The Transition Is Already Leadership

Managing former peers is uncomfortable. Managing a close friend is harder. There is no version of this transition that feels entirely smooth, and anyone who tells you otherwise has probably not done it yet.

The discomfort is not a sign that something is wrong. It means something real is being asked of you. Leading people who knew you before you had the title is a challenge. They will test boundaries, often without meaning to. They will take cues from your actions in the first few weeks and months.

The rapport you built before the promotion is not lost. However, you must be proactive in renegotiating that relationship. Remember, this work is your responsibility as the new leader.

Two questions worth sitting with: what conversation have you been postponing because it feels too risky, and what is that silence already costing you ? And separately: where are you still waiting for permission to lead that you already have the authority to exercise? 
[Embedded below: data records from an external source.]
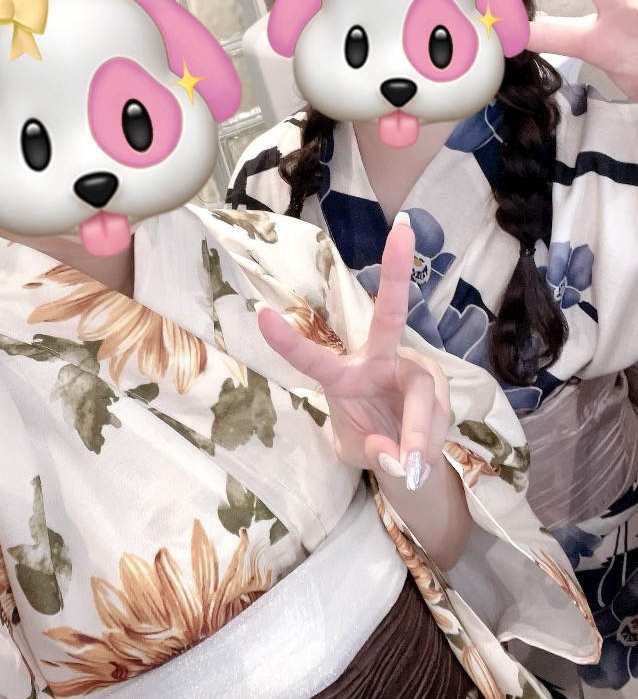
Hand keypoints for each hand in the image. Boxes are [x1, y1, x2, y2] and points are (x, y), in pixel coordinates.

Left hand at [257, 218, 449, 488]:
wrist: (406, 464)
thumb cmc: (370, 445)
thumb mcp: (357, 456)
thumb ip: (372, 453)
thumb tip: (396, 454)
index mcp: (342, 376)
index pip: (313, 358)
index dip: (288, 341)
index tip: (262, 314)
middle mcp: (379, 360)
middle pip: (389, 314)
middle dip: (396, 271)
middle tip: (403, 229)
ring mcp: (412, 368)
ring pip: (422, 394)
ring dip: (417, 434)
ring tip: (411, 469)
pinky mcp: (436, 384)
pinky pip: (437, 411)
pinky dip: (428, 442)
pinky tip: (419, 465)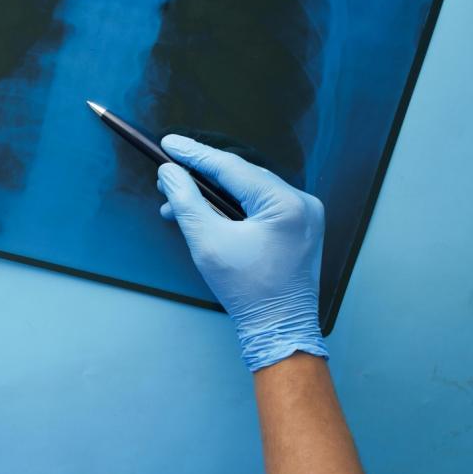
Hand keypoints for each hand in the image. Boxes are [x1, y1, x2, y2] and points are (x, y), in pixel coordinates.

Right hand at [156, 134, 327, 371]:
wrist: (278, 328)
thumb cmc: (246, 290)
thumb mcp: (207, 242)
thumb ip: (186, 201)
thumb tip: (170, 173)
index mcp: (286, 203)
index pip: (232, 167)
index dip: (195, 155)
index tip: (169, 144)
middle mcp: (302, 202)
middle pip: (241, 177)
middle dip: (201, 178)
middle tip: (168, 176)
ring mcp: (304, 215)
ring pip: (249, 192)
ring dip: (214, 196)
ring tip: (179, 204)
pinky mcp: (299, 228)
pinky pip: (260, 207)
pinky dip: (232, 208)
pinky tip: (207, 215)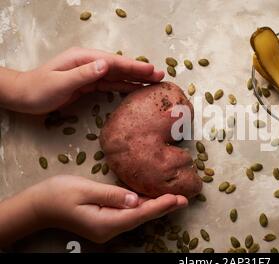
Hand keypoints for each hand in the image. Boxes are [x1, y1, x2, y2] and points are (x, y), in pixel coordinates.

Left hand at [13, 47, 164, 113]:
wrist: (23, 96)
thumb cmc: (39, 90)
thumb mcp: (60, 82)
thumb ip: (84, 74)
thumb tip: (107, 65)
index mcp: (83, 58)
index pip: (114, 62)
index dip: (134, 66)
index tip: (151, 70)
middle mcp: (89, 63)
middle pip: (119, 66)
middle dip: (140, 71)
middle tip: (161, 76)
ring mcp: (90, 73)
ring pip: (117, 75)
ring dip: (135, 79)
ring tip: (154, 83)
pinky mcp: (89, 84)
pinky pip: (111, 84)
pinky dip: (124, 86)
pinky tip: (136, 90)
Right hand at [29, 175, 187, 243]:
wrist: (38, 206)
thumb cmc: (58, 194)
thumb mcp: (84, 190)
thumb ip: (112, 195)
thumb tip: (136, 200)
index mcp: (105, 223)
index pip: (139, 214)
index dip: (160, 206)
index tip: (177, 199)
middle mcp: (108, 230)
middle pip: (141, 218)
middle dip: (163, 208)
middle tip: (184, 199)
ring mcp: (106, 229)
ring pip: (136, 217)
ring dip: (155, 208)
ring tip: (175, 200)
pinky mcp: (104, 222)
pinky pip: (128, 216)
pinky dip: (143, 208)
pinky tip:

One thing that helps, and that many managers only seek out after something has gone wrong, is having someone outside the situation to think with.  A mentor who has navigated similar terrain can offer perspective that colleagues inside the organisation cannot.  A coach can help you see your own patterns more clearly, including the ones that are working against you without your noticing.  Looking for support is not a sign that the transition is failing.  It is a sign that you are taking the change seriously.